地元で勝負!の地方大学。【宮城大学】

 都心に比べ、より学生集めが厳しいと言われる地方大学で、いま、“地方志向”というのがトレンドらしい。宮城県が平成9年に設立した宮城大学(大和町)も、その1つ。事業構想学部と看護学部の2学部からなる同大では、講義やゼミ、サークル活動を通して、学生が地域と密接に関わっている。
 仙台市に隣接する高清水町のまちづくりプロジェクトを手がけているのは、事業構想学部の『顧客満足ゼミ』に所属する4年生11人。ゼミ生は、実際に高清水町を訪れ、まちづくりの資源となりそうな史跡や自然景観を視察したり、町民に話を聞いたりといった実地調査を実施。同町の“21世紀まちづくり委員会”の委員らと意見交換しながら、まちづくりの方向性やアイデアを提案していく。同ゼミではこれまでも、顧客満足という視点から、仙台の空港、駅、高速道路といった“玄関口”調査や、仙台市内のホテルの視察を行い、アイデアを提供してきた。地元側からは、学生の柔軟な発想が高く評価されているという。

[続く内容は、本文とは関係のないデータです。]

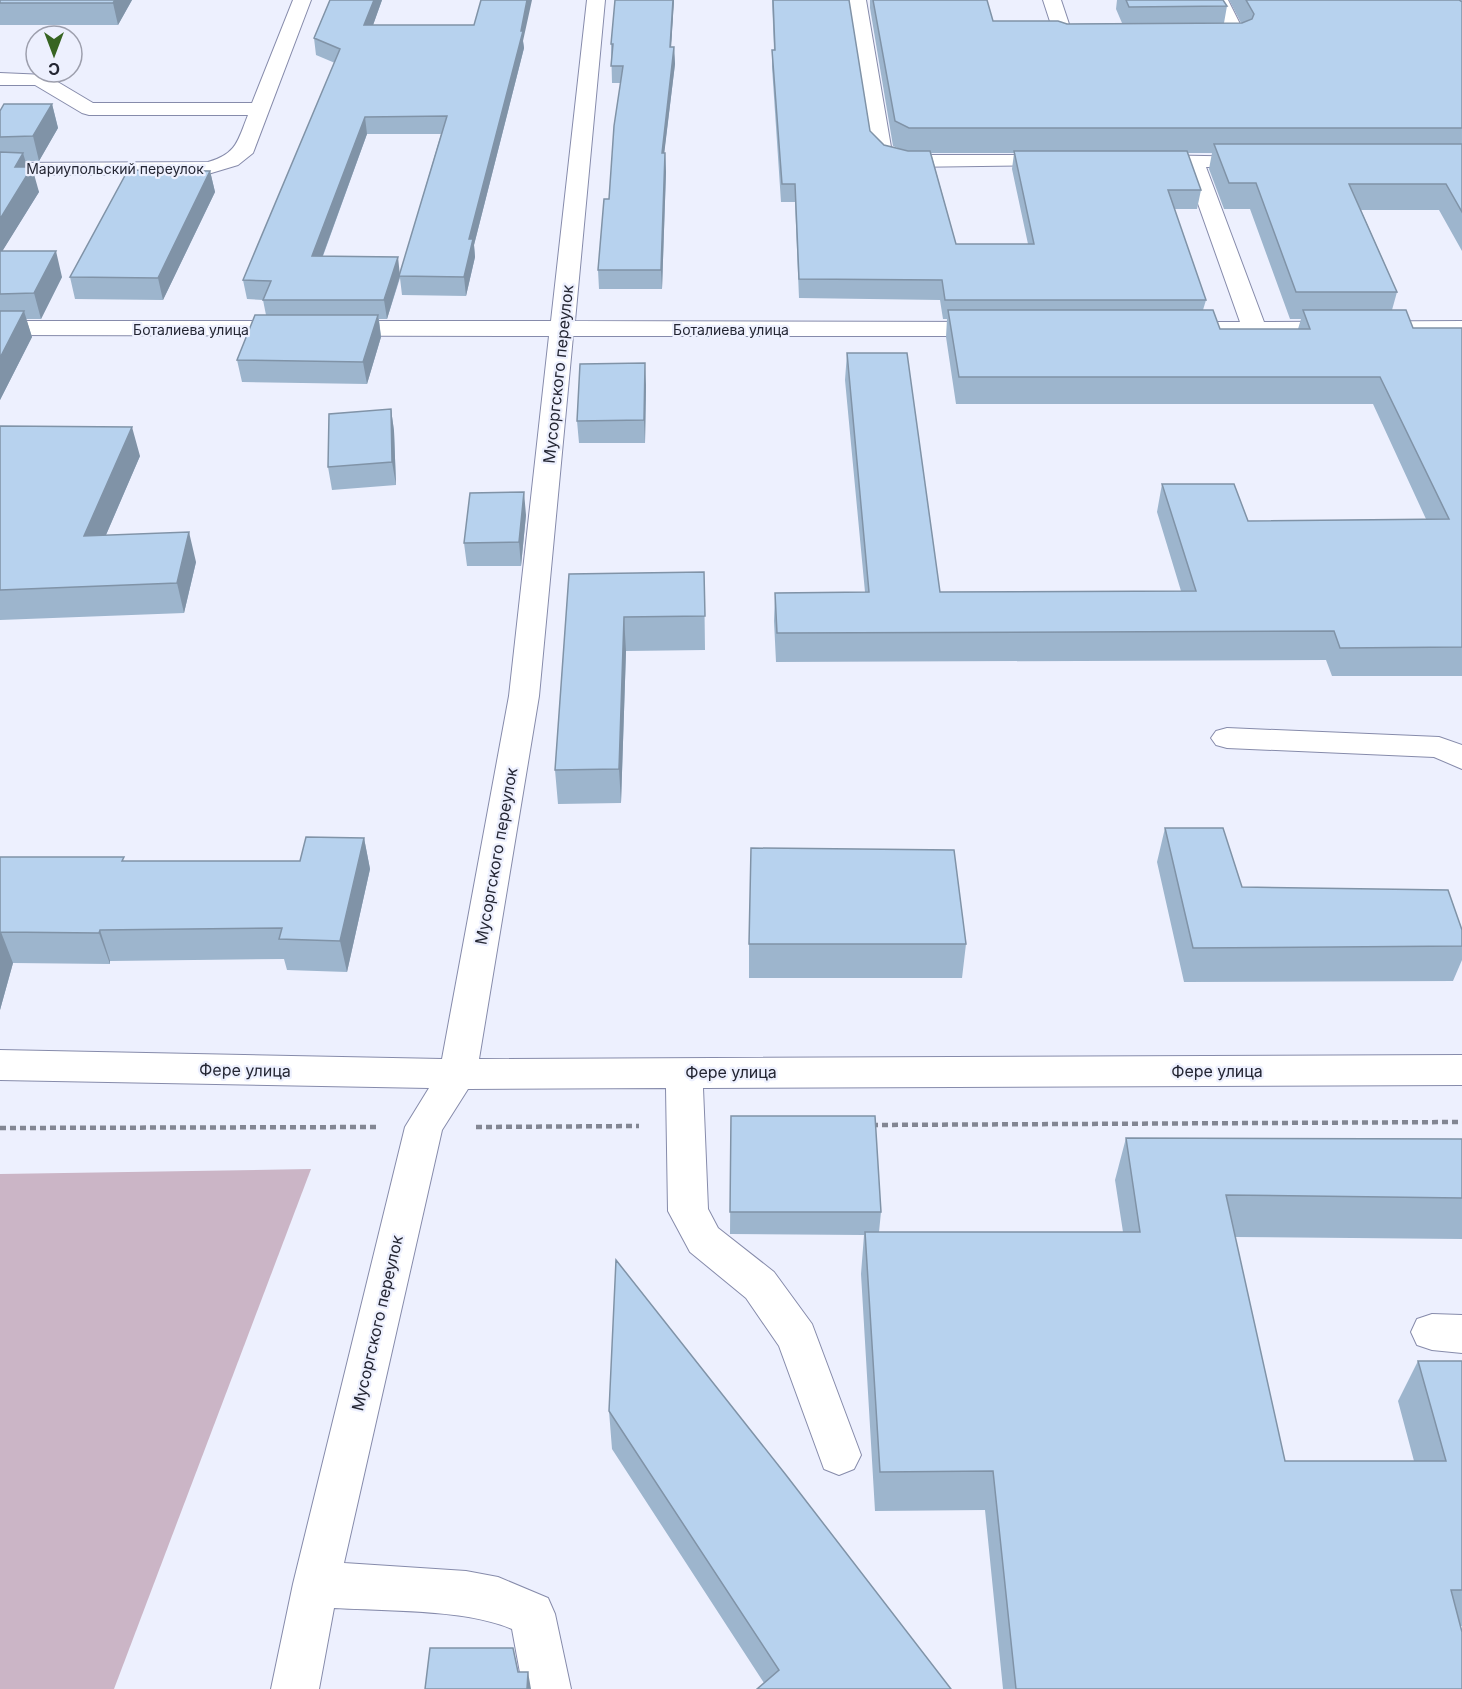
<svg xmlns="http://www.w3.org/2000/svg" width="1462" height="1689" font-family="Inter,sans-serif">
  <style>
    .green { fill: #cbb5c6 }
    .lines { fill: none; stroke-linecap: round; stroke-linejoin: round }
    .minor-casing { stroke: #868bab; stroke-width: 2 }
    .path { stroke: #838693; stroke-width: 4.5; stroke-dasharray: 6 4; stroke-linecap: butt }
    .minor { fill: #fff; fill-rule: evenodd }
    .wall { fill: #9db5cd; fill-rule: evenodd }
    .shaded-wall { fill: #8093a7 }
    .building { fill: #b7d2ee; stroke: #8093a7; stroke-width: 1.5 }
    .labels { text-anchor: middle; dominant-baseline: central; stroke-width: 4.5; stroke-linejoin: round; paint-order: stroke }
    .far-street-label { font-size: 14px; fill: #242633; stroke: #edf0fe }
    .street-label { font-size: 16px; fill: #242633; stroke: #edf0fe }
  </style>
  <rect width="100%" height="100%" fill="#edf0fe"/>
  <path class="green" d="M311 1169 114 1689H0V1174Z"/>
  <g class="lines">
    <g class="minor-casing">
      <path id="minor" d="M293 0H311L253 153 238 165 208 174 0 175V163L208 162C237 154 238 140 248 115H89L82 113 35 85H0V73L46 75 93 103H252Z
        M587 0H605L575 321 991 322 999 324 1003 329 999 334 991 336H573L539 696 479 1059 1462 1055V1085L703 1088 708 1209 718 1228 774 1272 812 1324 861 1455 854 1469 839 1475 824 1469 779 1346 746 1298 690 1252 668 1211 666 1088 468 1089 442 1130 344 1563 466 1571 498 1577 548 1598 555 1614 571 1689H523L512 1629C465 1609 386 1611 334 1608L319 1689H271L293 1584 405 1127 429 1088 0 1080V1050L442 1059 509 696 549 336 0 335V321H551Z
        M848 0H866L891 147 897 152 907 155H1058L1065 157 1069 161 1065 165 907 167 883 161 871 149Z
        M1043 0H1061L1072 33 1097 34 1099 38 1097 42 1064 45 1057 43Z
        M1210 0H1228L1247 38 1245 42H1203L1201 38 1203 34 1226 32Z
        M1146 155 1263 157 1267 161 1263 165 1256 167H1206L1264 322 1462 321V335L1175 336 1167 334 1163 329 1167 324 1175 322H1240L1185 167 1139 165 1135 161 1139 157Z
        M1227 728 1439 737 1462 745V769L1434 757 1227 748 1216 745 1211 738 1216 731Z
        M1432 1314 1462 1315V1353L1432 1350 1417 1345 1411 1332 1417 1319Z"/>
    </g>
    <path class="path" d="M872 1125 1462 1122
      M476 1127 639 1126
      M0 1128 378 1127"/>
    <use href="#minor" class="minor"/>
  </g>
  <path class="wall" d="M0 0H132L118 25H0Z
    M330 0H382L373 25 523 41 524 48 474 245 475 257 466 296 402 295 400 278 387 319H379L381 337 367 384 242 382 237 360 266 315 263 300 247 299 243 280 335 63 316 55 314 38ZM367 134H441L400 274 323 256Z
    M615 0H674L671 47H674L675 64 664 153H665L666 172 662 289H599L598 270 609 199 621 83H612L611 44Z
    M772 0H849L870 131 884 145 900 149 893 146 870 8V0H987L993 21 1067 24 1122 23 1116 9 1117 0H1223L1227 6 1224 23H1241L1229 0H1459L1461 1 1460 0H1462V251L1439 210H1361L1397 292 1392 310 1413 328H1462V676H1332L1326 660 776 662 774 621 775 593 865 592 845 380 847 353 940 592 1181 591 1157 512 1162 484 1248 521 1426 519 1373 404H956L946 337 947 319H943L940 300 799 298 795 202H781L772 67V50H774ZM931 153H1014L1012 169 1028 244H956ZM1187 153H1212L1209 169 1224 209H1250L1290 319H1301L1298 329H1220L1203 310 1206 300 1174 209H1197L1201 190Z
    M52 104 58 128 39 161H25L27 167 39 192 2 251 62 277 41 319H26L32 337 0 400V111Z
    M210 171 215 192 163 300 75 299 70 277Z
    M646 385 645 443H579L577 421Z
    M391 409 394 431 396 485 332 490 328 467Z
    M0 426 140 456 106 535 196 562 184 613 0 620Z
    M526 515 521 566H467L464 543Z
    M704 572 705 650 626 651 621 803 558 804 555 770 569 574Z
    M1165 828 1242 887 1462 930V960L1453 981 1184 982 1157 862Z
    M364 838 370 869 347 972 287 970 284 959 110 961V964L13 963 0 1010V857L125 861H300Z
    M749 944H966L962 978H749Z
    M731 1116 881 1212 879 1232H1123L1115 1180 1126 1138 1462 1139V1239L1235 1237 1285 1461H1414L1398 1401 1418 1361H1462V1626H1461L1462 1689H1003L985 1510 875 1511 861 1274 864 1235 730 1234Z
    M609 1411 951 1689 764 1683 612 1449Z"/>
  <path class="shaded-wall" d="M115 0H132L118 25 113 3Z
    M374 0H382L367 42 364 25Z
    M527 0H532L523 41 524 48 474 245 475 257 466 296 464 277 469 239 521 31Z
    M673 0H674L670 64V47Z
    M674 47 675 64 662 172V153Z
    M52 104 58 128 39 161 33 136Z
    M365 117 367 134 316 274 312 256Z
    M23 153 29 173 32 167 39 192 0 255V219L15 167Z
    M665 153 666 172 662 289 661 270Z
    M210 171 215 192 163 300 158 278Z
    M56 251 62 277 41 319 34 293Z
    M398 257 400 276 387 319 384 300Z
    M24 311 32 337 0 400V358Z
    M378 315 381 337 367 384 363 362Z
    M645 363 646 385 645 443 644 420Z
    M391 409 394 431 396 485 392 462Z
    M132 427 140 456 93 565 84 536Z
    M524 492 526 515 521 566 519 542Z
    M189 532 196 562 184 613 177 583Z
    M624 617 626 651 621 803 619 769Z
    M364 838 370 869 347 972 340 941Z
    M100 930 110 961V964L99 933Z
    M1 932 13 963 0 1010V934Z
    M528 1672 531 1689H527Z"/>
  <path class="building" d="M0 0H115L113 3H0Z
    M330 0H374L364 25H474L481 0H527L521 31H523L469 239H473L464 277 399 276 447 116 365 117 312 256 398 257 384 300H263L271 281 243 280 340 49 314 38Z
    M615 0H673L670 47H674L662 153H665L661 270H598L604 199H609L614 126 623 66H611L613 44H611Z
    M773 0H849L870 131 884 145 908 151H930L956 244H1034L1014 151H1187L1201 190H1168L1206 300H945L942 280 799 279 795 184H782L772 50H775Z
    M873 0H987L993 21H1058L1067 24 1242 23 1252 19 1254 14 1246 0H1459L1462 2V128H909L895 121Z
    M1126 0H1223L1227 6 1129 7Z
    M4 104H52L33 136 0 137V111Z
    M1214 144H1462V212L1446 184H1349L1397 292H1296L1256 183H1229Z
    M0 152 23 153 15 167H32L0 219Z
    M128 170 210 171 158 278 70 277Z
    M0 251H56L34 293 0 294Z
    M948 310H1213L1220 329H1310L1303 310H1406L1413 328H1462V647L1340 648 1334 631 777 633 775 593 869 592 847 353H907L940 592 1196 591 1162 484H1234L1248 521 1449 519 1380 377H959Z
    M0 311H24L0 358Z
    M255 315H378L363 362 237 360Z
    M645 363 644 420 577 421 580 364Z
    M391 409 392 462 328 467 329 414Z
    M0 426 132 427 84 536 189 532 177 583 0 590Z
    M524 492 519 542 464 543 470 493Z
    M704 572 705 616 624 617 619 769 555 770 569 574Z
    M1165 828H1223L1242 887 1448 890 1462 930V946L1193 948Z
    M306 837 364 838 340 941 279 939 282 928 100 930 99 933 1 932 0 934V857H124L122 861H300Z
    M751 848 954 850 966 944H749Z
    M731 1116H875L881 1212H730Z
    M1126 1138 1462 1139V1198L1226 1195 1285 1461H1446L1418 1361H1462V1590H1451L1462 1632V1689H1016L993 1471 880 1472 865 1232H1140Z
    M616 1260 786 1475 951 1689H757L779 1670 609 1411Z
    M430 1648H513L518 1672H528L527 1689H425Z"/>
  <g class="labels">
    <g class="far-street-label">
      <text x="115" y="168">Мариупольский переулок</text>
      <text x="191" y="329">Боталиева улица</text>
      <text x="731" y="329">Боталиева улица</text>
    </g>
    <g class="street-label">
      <text transform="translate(558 374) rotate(-84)">Мусоргского переулок</text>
      <text transform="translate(496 856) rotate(-80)">Мусоргского переулок</text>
      <text transform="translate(245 1070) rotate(1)">Фере улица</text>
      <text x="1217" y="1071">Фере улица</text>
      <text x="731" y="1072">Фере улица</text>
      <text transform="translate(377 1323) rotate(-77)">Мусоргского переулок</text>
    </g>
  </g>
  <g transform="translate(54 54) rotate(180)"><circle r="28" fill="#edf0fe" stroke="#9d9fad" stroke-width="1.5"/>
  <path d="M0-4.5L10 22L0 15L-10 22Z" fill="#376422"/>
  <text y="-9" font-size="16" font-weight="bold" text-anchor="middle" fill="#242633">С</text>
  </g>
</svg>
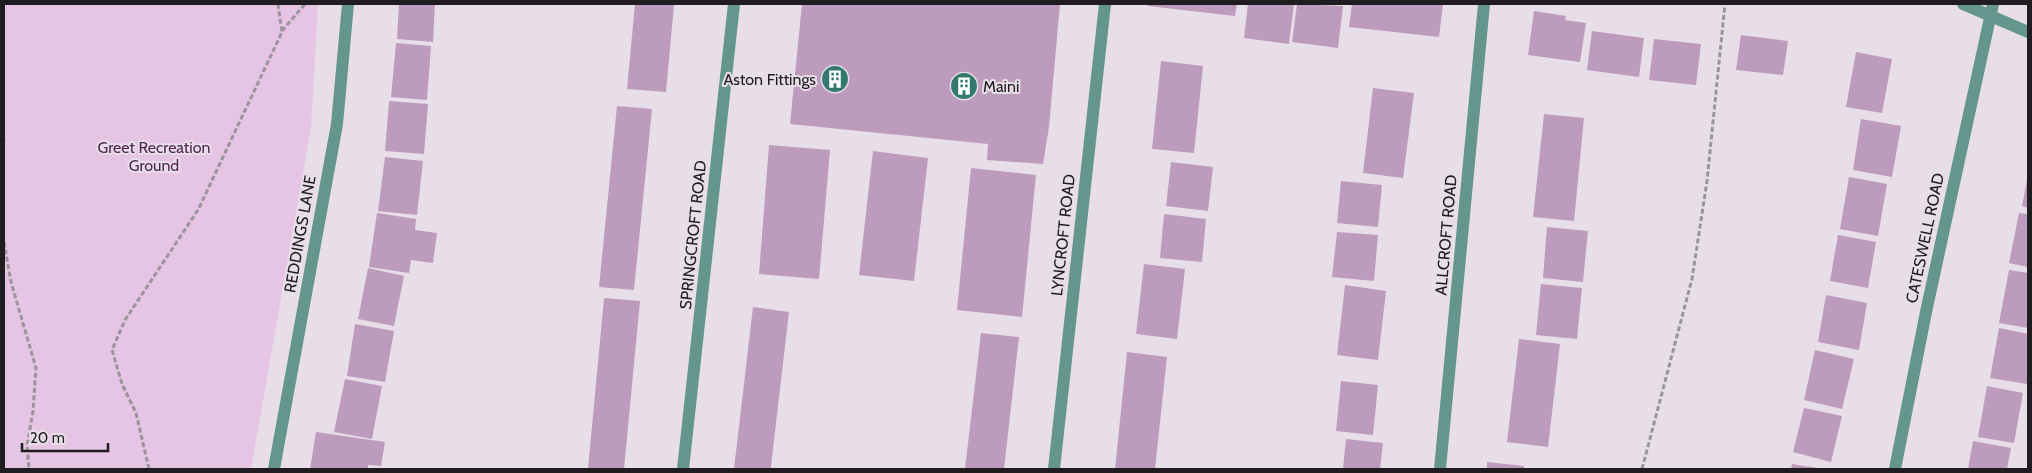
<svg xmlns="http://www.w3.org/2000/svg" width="2032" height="473" font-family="Cabin,sans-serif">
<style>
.green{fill:#e6c4e4}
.building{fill:#bd9bbc}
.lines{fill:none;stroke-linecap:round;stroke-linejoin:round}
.path{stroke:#9b949b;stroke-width:3;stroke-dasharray:5 2.5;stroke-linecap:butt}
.minor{stroke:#65968d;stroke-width:12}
.tertiary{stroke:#65968d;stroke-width:12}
.labels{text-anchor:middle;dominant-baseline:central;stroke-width:4;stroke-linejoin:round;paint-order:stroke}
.poi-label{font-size:16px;fill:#201c1f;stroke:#e8dee8;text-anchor:end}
.park-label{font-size:16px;fill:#522752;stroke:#e8dee8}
.street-label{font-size:16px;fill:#201c1f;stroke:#e8dee8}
</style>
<rect width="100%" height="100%" fill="#e8dee8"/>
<!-- green -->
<path class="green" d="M 4,4 L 318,4 L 311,127 L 251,469 L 4,469 Z"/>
<!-- building -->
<g class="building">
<path d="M 399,4 L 435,4 L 433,42 L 397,39 Z"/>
<path d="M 635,4 L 674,5 L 666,92 L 627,89 Z"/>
<path d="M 802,4 L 1060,4 L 1049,127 L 1043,164 L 987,160 L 988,144 L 790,124 Z"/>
<path d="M 1148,4 L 1237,4 L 1235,16 L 1148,6 Z"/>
<path d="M 1248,4 L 1294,4 L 1289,44 L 1244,38 Z"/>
<path d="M 1297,4 L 1343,6 L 1338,48 L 1292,42 Z"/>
<path d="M 1352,4 L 1443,4 L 1439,37 L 1349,27 Z"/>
<path d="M 1534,11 L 1566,16 L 1565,20 L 1586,23 L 1580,62 L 1528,55 Z"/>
<path d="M 1592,31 L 1644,38 L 1639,77 L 1587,70 Z"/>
<path d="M 1741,35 L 1788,41 L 1783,75 L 1736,70 Z"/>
<path d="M 1654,39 L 1701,44 L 1696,85 L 1649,80 Z"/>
<path d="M 396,43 L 431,46 L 427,100 L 391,97 Z"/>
<path d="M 1856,52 L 1892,59 L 1882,113 L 1846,107 Z"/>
<path d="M 1161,61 L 1203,66 L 1194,153 L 1152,149 Z"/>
<path d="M 1373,88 L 1414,93 L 1403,178 L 1363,173 Z"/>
<path d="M 389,101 L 428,104 L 424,154 L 385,151 Z"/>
<path d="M 617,106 L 652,109 L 634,290 L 599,287 Z"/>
<path d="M 1544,114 L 1584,118 L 1574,221 L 1533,217 Z"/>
<path d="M 1861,119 L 1901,126 L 1892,177 L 1853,170 Z"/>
<path d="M 769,145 L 830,150 L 819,279 L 759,274 Z"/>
<path d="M 873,151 L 928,158 L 914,281 L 859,275 Z"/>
<path d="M 385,157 L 423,161 L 417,215 L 378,211 Z"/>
<path d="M 1171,162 L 1213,167 L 1208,211 L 1166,206 Z"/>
<path d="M 971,168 L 1036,175 L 1022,317 L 957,310 Z"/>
<path d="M 1849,177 L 1887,184 L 1878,236 L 1840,229 Z"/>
<path d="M 2027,180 L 2028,181 L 2028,208 L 2022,206 Z"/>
<path d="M 1341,181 L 1382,185 L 1378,227 L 1337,223 Z"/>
<path d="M 377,213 L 416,219 L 415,230 L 437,233 L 433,263 L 411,260 L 409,273 L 369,267 Z"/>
<path d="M 2019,213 L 2028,214 L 2028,267 L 2009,263 Z"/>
<path d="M 1164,214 L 1206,219 L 1202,262 L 1160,258 Z"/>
<path d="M 1547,227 L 1588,231 L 1583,282 L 1543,278 Z"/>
<path d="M 1337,232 L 1378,235 L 1374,281 L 1332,277 Z"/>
<path d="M 1838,235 L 1876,242 L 1868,288 L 1830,281 Z"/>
<path d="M 1144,264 L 1185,269 L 1177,339 L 1136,334 Z"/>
<path d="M 368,268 L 404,276 L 394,326 L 358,319 Z"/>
<path d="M 2009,270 L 2028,273 L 2028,328 L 1999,323 Z"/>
<path d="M 1541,284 L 1582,288 L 1577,339 L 1536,335 Z"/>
<path d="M 1345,285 L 1386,291 L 1378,360 L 1337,355 Z"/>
<path d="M 1826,295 L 1867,303 L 1859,350 L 1818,342 Z"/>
<path d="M 604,298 L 640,301 L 624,469 L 588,469 Z"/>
<path d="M 753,307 L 789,312 L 771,466 L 771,469 L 734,469 Z"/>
<path d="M 355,324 L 394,331 L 385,382 L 347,376 Z"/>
<path d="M 1999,328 L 2028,334 L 2027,384 L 1990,378 Z"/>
<path d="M 981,333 L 1019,337 L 1004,469 L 965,469 Z"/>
<path d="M 1519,339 L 1560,344 L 1548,447 L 1507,442 Z"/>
<path d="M 1815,350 L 1854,359 L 1842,409 L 1804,400 Z"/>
<path d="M 1127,352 L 1167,357 L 1155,469 L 1115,469 Z"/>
<path d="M 345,379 L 382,386 L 372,439 L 334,432 Z"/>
<path d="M 1341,381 L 1378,385 L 1373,435 L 1336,431 Z"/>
<path d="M 1987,386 L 2023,393 L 2014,443 L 1978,437 Z"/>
<path d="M 1804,408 L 1842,416 L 1831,462 L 1793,452 Z"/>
<path d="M 316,432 L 385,442 L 381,466 L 368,465 L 368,469 L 310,469 Z"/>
<path d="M 1346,439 L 1383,443 L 1380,469 L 1343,469 Z"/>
<path d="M 1973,441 L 2011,448 L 2007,469 L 1968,469 Z"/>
<path d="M 1487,462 L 1524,466 L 1524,469 L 1487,469 Z"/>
<path d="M 1792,464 L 1818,468 L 1818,469 L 1791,469 Z"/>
</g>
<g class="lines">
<!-- path -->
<g class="path">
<path d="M 282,31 L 305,4"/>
<path d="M 4,139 L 4,141"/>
<path d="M 4,242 L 11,282 L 36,368 L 33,411 L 27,446 L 29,469"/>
<path d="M 149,469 L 136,413 L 122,384 L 112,350 L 125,320 L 198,210 L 282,32 L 278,4"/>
<path d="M 1642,469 L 1692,279 L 1707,181 L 1725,4"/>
</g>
<!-- minor -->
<g class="minor">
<path d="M 1963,4 L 2028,32"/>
<path d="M 683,469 L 734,4"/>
<path d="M 1054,469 L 1105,4"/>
<path d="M 1440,469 L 1484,4"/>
</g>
<!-- tertiary -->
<g class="tertiary">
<path d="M 274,469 L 337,124 L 348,4"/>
<path d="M 1895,469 L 1926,312 L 1993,4"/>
</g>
</g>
<!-- icons -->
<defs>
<g id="building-disc" transform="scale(1.4375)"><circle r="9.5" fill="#33796e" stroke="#e8dee8"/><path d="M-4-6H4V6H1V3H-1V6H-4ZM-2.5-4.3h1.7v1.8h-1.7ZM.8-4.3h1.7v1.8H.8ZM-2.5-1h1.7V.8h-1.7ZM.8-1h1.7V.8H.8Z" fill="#fff"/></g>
</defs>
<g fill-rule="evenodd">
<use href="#building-disc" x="835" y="79"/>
<use href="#building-disc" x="964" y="86"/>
</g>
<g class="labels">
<!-- poi labels -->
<g class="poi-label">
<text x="816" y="79">Aston Fittings</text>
<text x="983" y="86" text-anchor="start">Maini</text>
</g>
<!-- park labels -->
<g class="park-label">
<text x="154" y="147">Greet Recreation<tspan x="154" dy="18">Ground</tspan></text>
</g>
<!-- street labels -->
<g class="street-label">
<text transform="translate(300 234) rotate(-80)">REDDINGS LANE</text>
<text transform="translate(693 235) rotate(-84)">SPRINGCROFT ROAD</text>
<text transform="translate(1063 235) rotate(-84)">LYNCROFT ROAD</text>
<text transform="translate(1446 235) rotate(-85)">ALLCROFT ROAD</text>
<text transform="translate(1925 238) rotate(-78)">CATESWELL ROAD</text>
</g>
</g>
<!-- border -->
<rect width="2032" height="473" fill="none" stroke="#201c1f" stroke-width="10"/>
<!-- scale -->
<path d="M22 443v8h86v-8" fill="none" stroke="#201c1f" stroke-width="2.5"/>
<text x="30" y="443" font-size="15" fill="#201c1f" stroke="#e8dee8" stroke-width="4" paint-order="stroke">20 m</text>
</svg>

 同大では、県のホームページ運営を受託するチーム、小中学生向けインターネット講座運営を手がけるチーム、松島の観光産業開発に取り組む授業など、地域の行政機関や産業界に学生が本格的に関わる機会が多くある。「来年春、宮城大学から初めての卒業生が社会に出ていくことになりますが、地域事情に精通した学生に対して、地元経済界などから寄せられる期待は大きい」と、顧客満足ゼミを担当する久恒啓一教授は話す。
 最近、地元企業との産学連携や地域ベンチャー企業の支援に力を注ぐ大学が増え、また、県や市町村が出資し民間が経営するという“公設民営大学”の設立も活発になっている。人口減少や伝統的地場産業の低迷など課題を抱える多くの地方都市にとっては、大いに歓迎できる動きだ。地元で勝負しようという地方大学は、新しい大学の形の1つといえるだろう。